Yesterday, I finished an assignment for my History of Popular Culture course that dealt with the topic of the War of the Worlds radio broadcast of 1938 and the mass hysteria that followed.
Just now, I thought it an interesting observation that my response to a national emergency broadcast was so different.
I remember when I first witnessed the 9/11 attacks on TV; I thought that I had mistakenly tuned into the middle of some off-color movie about terrorist attacks on American soil. I first assumed that what I was witnessing could not possibly be true because nobody would dare to attack the United States of America, the most powerful nation on the planet. My perception of our country was that we were invincible. The thought that four commercial jets had been hijacked and purposely crashed was absurd. As I watched, I realized that someone actually had attacked us, and succeeded on an unprecedented scale to strike fear—and anger—into the hearts of Americans across the nation.
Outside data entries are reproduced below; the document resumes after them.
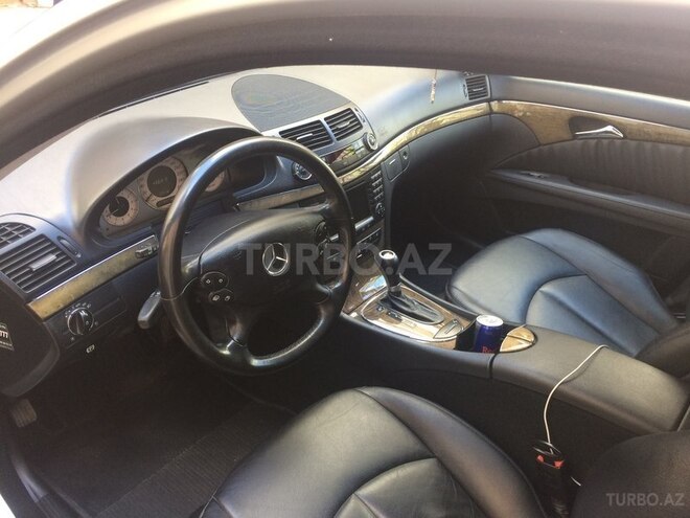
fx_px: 578
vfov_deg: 48.2
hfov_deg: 61.7
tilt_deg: -34.5
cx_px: 345
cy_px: 259
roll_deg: -3.7
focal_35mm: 29
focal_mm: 4.15
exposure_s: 1/33
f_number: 2.2
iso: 40
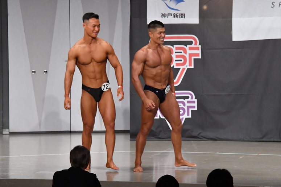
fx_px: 1576
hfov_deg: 10.2
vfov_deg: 6.8
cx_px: 140
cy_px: 94
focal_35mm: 202
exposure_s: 1/400
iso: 6400
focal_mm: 135
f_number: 5.6
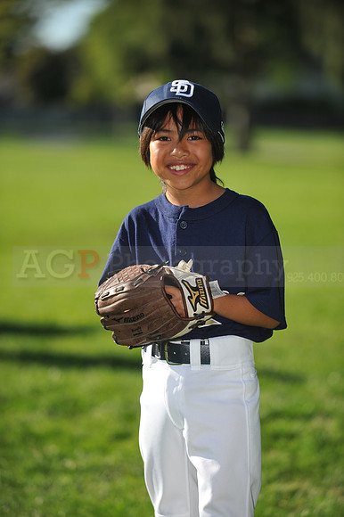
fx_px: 2368
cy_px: 258
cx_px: 172
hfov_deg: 8.3
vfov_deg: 12.5
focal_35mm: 165
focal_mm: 165
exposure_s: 1/1600
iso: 200
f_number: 4
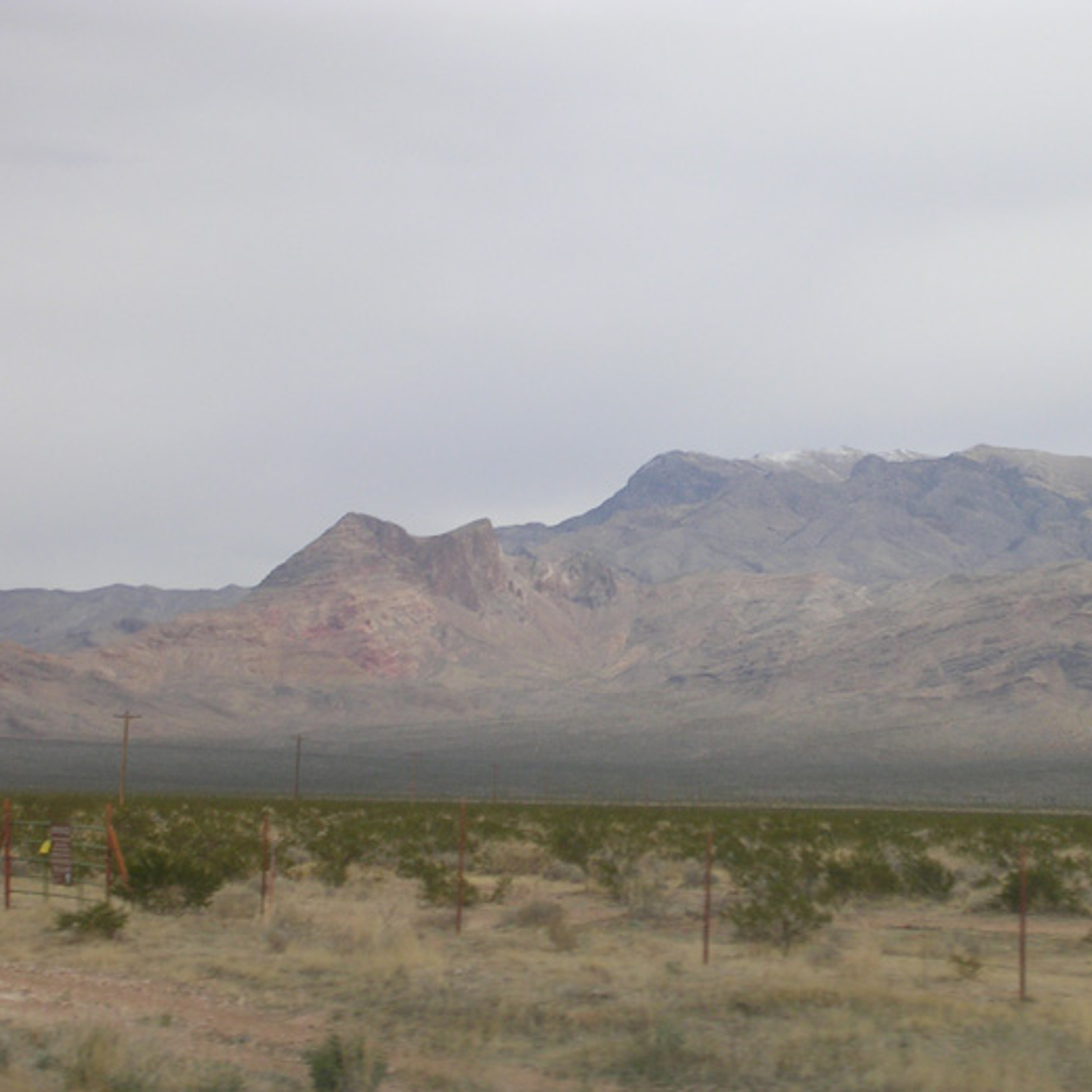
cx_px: 733
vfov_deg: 14.0
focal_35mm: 125
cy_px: 543
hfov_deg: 13.9
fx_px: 4461
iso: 50
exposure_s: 1/342
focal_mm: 15.9
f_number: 4.6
Today, we are raised to think for ourselves, to verify fact, to reason. Information about nearly anything is available in moments if we care to research it, and we take information at face value. Society has learned to distrust mass media establishments instead of blindly accepting what is broadcast or published.
This event was a turning point in American thought. The country was so “overly excited,” as a fellow student at AIO observed, in its perception of threat to America because of World War II that many Americans accepted and believed that aliens had landed on our planet and were carrying out a mission of death and destruction.
In a way, it is sad that people are not as trusting, have grown so cynical. But if it also means that we are less susceptible to a future attack, such as 9/11, then it is a necessary overhead that our society must bear.